• [Transcribed page contents]:
·····

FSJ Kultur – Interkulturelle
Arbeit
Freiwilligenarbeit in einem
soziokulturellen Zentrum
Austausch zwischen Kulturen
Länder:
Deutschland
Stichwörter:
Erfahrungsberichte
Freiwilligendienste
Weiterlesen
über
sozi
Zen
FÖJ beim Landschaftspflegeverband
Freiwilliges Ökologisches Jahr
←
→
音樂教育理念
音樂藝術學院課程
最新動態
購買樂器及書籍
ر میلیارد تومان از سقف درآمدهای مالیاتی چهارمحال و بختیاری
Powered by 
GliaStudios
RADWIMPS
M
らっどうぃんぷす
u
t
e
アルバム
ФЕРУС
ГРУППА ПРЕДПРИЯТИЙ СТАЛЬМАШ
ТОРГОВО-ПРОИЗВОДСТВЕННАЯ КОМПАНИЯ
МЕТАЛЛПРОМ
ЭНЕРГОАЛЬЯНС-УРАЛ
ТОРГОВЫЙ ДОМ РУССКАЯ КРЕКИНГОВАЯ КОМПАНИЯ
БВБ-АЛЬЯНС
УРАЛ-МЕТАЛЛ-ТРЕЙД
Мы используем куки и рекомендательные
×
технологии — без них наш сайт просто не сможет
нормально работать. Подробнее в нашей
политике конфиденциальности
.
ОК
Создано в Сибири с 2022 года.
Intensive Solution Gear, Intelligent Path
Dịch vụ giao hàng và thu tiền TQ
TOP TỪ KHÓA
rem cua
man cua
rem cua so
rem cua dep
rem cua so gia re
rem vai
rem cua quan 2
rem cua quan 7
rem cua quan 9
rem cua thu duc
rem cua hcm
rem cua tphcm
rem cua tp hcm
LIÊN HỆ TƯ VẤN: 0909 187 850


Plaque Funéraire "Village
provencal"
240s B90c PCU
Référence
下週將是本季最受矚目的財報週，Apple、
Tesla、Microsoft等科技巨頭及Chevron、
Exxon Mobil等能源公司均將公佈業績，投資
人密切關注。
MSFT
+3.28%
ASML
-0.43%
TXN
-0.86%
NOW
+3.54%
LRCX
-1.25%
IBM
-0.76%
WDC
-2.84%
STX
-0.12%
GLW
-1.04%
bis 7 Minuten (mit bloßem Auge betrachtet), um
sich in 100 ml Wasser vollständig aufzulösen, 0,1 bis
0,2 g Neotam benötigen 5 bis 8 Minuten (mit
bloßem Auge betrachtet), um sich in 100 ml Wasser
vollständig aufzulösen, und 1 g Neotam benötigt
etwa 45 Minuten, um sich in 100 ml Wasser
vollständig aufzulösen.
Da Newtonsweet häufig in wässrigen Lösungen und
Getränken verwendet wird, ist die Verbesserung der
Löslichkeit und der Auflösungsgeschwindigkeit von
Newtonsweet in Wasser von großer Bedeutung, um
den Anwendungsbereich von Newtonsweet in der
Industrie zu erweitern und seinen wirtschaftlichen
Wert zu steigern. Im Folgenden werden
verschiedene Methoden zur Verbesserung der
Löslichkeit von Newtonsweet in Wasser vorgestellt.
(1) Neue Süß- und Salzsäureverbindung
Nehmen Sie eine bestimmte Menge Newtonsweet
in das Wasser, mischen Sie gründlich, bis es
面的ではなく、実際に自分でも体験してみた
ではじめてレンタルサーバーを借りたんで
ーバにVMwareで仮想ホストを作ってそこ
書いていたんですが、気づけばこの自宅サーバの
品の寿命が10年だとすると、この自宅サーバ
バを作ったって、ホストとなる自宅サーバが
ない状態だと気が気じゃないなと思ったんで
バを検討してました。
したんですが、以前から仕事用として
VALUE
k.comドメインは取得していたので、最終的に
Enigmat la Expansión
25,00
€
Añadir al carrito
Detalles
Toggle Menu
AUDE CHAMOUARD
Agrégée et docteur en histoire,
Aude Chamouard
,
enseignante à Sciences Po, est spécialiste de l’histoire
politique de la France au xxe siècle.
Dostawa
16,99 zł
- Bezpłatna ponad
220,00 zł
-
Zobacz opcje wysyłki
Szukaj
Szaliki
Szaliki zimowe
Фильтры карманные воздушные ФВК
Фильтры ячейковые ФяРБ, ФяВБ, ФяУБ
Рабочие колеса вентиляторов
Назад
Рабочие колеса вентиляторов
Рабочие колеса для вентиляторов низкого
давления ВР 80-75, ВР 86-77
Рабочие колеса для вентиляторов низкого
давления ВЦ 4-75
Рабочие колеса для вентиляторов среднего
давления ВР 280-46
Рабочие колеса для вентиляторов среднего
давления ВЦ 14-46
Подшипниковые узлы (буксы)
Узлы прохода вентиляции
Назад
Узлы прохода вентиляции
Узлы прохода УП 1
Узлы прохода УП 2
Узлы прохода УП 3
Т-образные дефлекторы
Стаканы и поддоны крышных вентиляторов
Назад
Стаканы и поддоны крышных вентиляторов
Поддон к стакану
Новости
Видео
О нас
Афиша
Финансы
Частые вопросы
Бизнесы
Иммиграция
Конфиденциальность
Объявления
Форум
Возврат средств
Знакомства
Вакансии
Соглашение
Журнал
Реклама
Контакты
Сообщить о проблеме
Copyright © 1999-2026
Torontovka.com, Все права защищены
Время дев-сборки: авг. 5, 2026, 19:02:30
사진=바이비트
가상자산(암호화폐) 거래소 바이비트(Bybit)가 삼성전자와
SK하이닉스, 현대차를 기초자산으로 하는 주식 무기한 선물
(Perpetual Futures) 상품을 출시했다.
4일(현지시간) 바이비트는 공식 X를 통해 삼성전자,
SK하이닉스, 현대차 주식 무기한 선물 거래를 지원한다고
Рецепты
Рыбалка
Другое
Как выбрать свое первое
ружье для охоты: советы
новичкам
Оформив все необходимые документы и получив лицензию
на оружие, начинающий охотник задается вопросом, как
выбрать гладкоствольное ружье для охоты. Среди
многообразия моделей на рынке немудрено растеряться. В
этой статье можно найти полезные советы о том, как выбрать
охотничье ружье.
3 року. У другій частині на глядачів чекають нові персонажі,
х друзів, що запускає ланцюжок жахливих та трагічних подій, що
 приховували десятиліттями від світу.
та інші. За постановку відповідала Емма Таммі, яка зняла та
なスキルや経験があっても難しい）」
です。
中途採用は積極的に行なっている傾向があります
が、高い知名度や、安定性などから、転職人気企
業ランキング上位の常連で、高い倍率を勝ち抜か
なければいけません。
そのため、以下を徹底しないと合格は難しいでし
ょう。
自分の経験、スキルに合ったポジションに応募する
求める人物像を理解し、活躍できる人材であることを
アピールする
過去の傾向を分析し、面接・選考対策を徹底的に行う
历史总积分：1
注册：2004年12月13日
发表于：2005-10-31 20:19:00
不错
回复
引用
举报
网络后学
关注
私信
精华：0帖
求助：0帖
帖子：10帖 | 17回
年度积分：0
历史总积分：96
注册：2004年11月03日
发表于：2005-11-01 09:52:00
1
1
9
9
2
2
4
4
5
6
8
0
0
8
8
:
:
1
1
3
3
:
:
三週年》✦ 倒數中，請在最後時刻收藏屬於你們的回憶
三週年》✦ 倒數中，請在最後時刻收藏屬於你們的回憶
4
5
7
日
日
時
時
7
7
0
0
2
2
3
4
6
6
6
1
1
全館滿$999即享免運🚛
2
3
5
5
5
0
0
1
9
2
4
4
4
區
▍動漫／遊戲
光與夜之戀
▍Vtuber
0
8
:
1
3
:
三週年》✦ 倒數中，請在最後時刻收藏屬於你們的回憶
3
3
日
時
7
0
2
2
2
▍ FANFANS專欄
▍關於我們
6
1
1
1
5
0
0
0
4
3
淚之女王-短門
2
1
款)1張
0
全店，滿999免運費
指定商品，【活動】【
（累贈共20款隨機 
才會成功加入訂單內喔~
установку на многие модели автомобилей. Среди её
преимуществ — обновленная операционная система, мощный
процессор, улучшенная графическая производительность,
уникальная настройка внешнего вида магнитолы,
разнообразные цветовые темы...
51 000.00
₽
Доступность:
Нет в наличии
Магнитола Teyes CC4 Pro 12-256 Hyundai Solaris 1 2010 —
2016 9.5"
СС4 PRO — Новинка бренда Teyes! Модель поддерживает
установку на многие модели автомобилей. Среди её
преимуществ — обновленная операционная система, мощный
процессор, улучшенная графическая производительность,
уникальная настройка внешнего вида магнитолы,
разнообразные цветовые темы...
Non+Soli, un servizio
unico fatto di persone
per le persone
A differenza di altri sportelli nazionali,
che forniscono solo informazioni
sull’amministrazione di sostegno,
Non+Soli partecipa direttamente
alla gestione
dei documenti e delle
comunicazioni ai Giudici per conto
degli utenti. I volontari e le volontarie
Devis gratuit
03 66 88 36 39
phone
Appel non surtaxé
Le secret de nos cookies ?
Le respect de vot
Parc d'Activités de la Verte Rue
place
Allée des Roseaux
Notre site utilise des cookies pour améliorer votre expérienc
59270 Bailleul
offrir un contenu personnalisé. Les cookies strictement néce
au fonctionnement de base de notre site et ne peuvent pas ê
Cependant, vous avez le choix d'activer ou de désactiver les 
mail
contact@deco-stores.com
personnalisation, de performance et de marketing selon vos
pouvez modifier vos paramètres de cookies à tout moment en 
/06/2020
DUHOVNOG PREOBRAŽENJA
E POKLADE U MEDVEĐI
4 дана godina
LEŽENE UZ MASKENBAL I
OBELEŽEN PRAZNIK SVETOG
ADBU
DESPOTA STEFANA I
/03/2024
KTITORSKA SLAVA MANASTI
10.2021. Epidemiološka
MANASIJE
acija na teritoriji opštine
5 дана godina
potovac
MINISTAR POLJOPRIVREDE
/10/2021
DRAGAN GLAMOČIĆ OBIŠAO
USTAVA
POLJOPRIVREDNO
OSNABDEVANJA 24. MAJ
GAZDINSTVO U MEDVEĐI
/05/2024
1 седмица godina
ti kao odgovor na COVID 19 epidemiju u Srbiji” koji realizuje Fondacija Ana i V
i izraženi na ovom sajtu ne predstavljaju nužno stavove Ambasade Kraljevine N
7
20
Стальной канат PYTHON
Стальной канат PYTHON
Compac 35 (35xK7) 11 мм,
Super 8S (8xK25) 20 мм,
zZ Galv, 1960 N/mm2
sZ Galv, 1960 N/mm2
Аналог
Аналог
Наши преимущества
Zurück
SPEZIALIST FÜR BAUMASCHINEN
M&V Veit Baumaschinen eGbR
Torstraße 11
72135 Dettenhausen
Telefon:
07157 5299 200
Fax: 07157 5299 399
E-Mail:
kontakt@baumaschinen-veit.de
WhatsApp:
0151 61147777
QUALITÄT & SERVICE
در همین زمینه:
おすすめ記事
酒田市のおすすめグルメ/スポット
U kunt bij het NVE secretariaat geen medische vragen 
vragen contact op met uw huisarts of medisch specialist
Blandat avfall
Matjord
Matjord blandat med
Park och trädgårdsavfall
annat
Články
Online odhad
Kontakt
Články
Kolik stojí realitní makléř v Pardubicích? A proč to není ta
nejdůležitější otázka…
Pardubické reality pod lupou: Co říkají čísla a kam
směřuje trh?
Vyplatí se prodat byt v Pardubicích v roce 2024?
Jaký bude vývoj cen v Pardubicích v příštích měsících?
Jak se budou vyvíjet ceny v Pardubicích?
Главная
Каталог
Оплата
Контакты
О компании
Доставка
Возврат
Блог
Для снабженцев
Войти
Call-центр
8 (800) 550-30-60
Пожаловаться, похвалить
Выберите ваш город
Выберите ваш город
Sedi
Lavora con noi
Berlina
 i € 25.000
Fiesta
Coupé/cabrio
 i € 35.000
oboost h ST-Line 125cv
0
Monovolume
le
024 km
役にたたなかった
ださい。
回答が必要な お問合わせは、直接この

·····

• [Task prompt]: Transcribe the entries line for line, from their first line through the line containing "Da Newtonsweet häufig", including both of those lines. Keep every line unchanged, character for character.

• [Output below]:
FSJ Kultur – Interkulturelle
Arbeit
Freiwilligenarbeit in einem
soziokulturellen Zentrum
Austausch zwischen Kulturen
Länder:
Deutschland
Stichwörter:
Erfahrungsberichte
Freiwilligendienste
Weiterlesen
über
sozi
Zen
FÖJ beim Landschaftspflegeverband
Freiwilliges Ökologisches Jahr
←
→
音樂教育理念
音樂藝術學院課程
最新動態
購買樂器及書籍
ر میلیارد تومان از سقف درآمدهای مالیاتی چهارمحال و بختیاری
Powered by 
GliaStudios
RADWIMPS
M
らっどうぃんぷす
u
t
e
アルバム
ФЕРУС
ГРУППА ПРЕДПРИЯТИЙ СТАЛЬМАШ
ТОРГОВО-ПРОИЗВОДСТВЕННАЯ КОМПАНИЯ
МЕТАЛЛПРОМ
ЭНЕРГОАЛЬЯНС-УРАЛ
ТОРГОВЫЙ ДОМ РУССКАЯ КРЕКИНГОВАЯ КОМПАНИЯ
БВБ-АЛЬЯНС
УРАЛ-МЕТАЛЛ-ТРЕЙД
Мы используем куки и рекомендательные
×
технологии — без них наш сайт просто не сможет
нормально работать. Подробнее в нашей
политике конфиденциальности
.
ОК
Создано в Сибири с 2022 года.
Intensive Solution Gear, Intelligent Path
Dịch vụ giao hàng và thu tiền TQ
TOP TỪ KHÓA
rem cua
man cua
rem cua so
rem cua dep
rem cua so gia re
rem vai
rem cua quan 2
rem cua quan 7
rem cua quan 9
rem cua thu duc
rem cua hcm
rem cua tphcm
rem cua tp hcm
LIÊN HỆ TƯ VẤN: 0909 187 850


Plaque Funéraire "Village
provencal"
240s B90c PCU
Référence
下週將是本季最受矚目的財報週，Apple、
Tesla、Microsoft等科技巨頭及Chevron、
Exxon Mobil等能源公司均將公佈業績，投資
人密切關注。
MSFT
+3.28%
ASML
-0.43%
TXN
-0.86%
NOW
+3.54%
LRCX
-1.25%
IBM
-0.76%
WDC
-2.84%
STX
-0.12%
GLW
-1.04%
bis 7 Minuten (mit bloßem Auge betrachtet), um
sich in 100 ml Wasser vollständig aufzulösen, 0,1 bis
0,2 g Neotam benötigen 5 bis 8 Minuten (mit
bloßem Auge betrachtet), um sich in 100 ml Wasser
vollständig aufzulösen, und 1 g Neotam benötigt
etwa 45 Minuten, um sich in 100 ml Wasser
vollständig aufzulösen.
Da Newtonsweet häufig in wässrigen Lösungen und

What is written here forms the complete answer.